The company’s revenue from operations rose 34.6% year-over-year to ₹7.05 billion (around $77.18 million) in the six months ended September 30, 2025, while net revenue retention was about 127% — meaning existing customers increased their spending by 27%, per its prospectus (PDF).
Amagi is betting that broadcast and live video are still in the early stages of moving to the cloud, Subramanian told TechCrunch, estimating that less than 10% of the industry has made the shift, leaving a long runway as media groups modernise infrastructure and expand ad-supported streaming.
The company’s appeal lies in being a “premium” and highly reliable platform for blue-chip customers, said Rachit Parekh, a partner at Accel, arguing that downtime during major live events can be highly costly for broadcasters and streamers.
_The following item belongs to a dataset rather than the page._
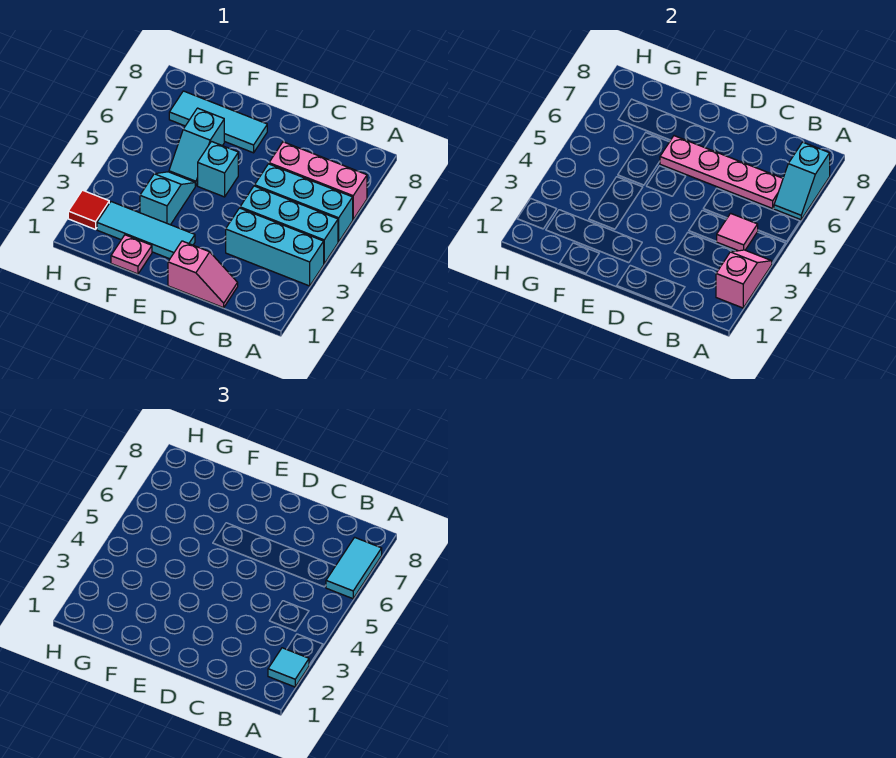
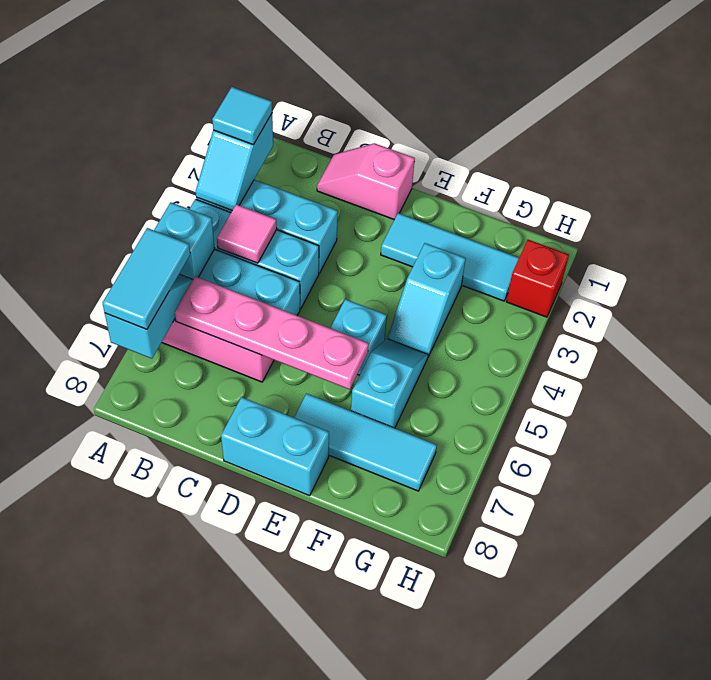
pink 1x2 slope [716,250,772,308] -> cyan 1x2 slope [196,114,273,211]
none -> cyan 1x1 brick [154,203,215,279]
none -> cyan 1x2 brick [221,397,329,496]
pink 1x1 plate [111,235,152,274] -> none
red 1x1 tile [68,190,109,230] -> red 1x1 brick [506,240,569,317]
This dynamic has helped drive high customer retention and expansion.
Nonetheless, Amagi is also competing against legacy broadcast vendors that are racing to modernize their own offerings for the cloud, while its push into AI-driven automation will test whether Amagi can expand beyond infrastructure into software with better profit margins without rising cloud costs eating into profitability.
Amagi said it plans to plow most of the fresh proceeds into technology and cloud infrastructure, allocating ₹5.50 billion ($60.21 million) for that purpose, while also setting aside funds for potential acquisitions and general corporate use, per its prospectus.
Amagi’s debut comes as India’s IPO market has drawn a rising number of technology-led listings, supported by strong domestic investor demand even as late-stage startup funding remains subdued. The shift has positioned public markets as both a growth-financing option and a path to exits for early backers, a dynamic that has become more visible as private capital has turned more selective.
India’s tech sector recorded 42 IPOs in 2025, up from 36 in 2024, per market intelligence firm Tracxn. Several venture-backed startups, including consumer and fintech firms, are also widely expected to test public markets in 2026 as the pipeline builds.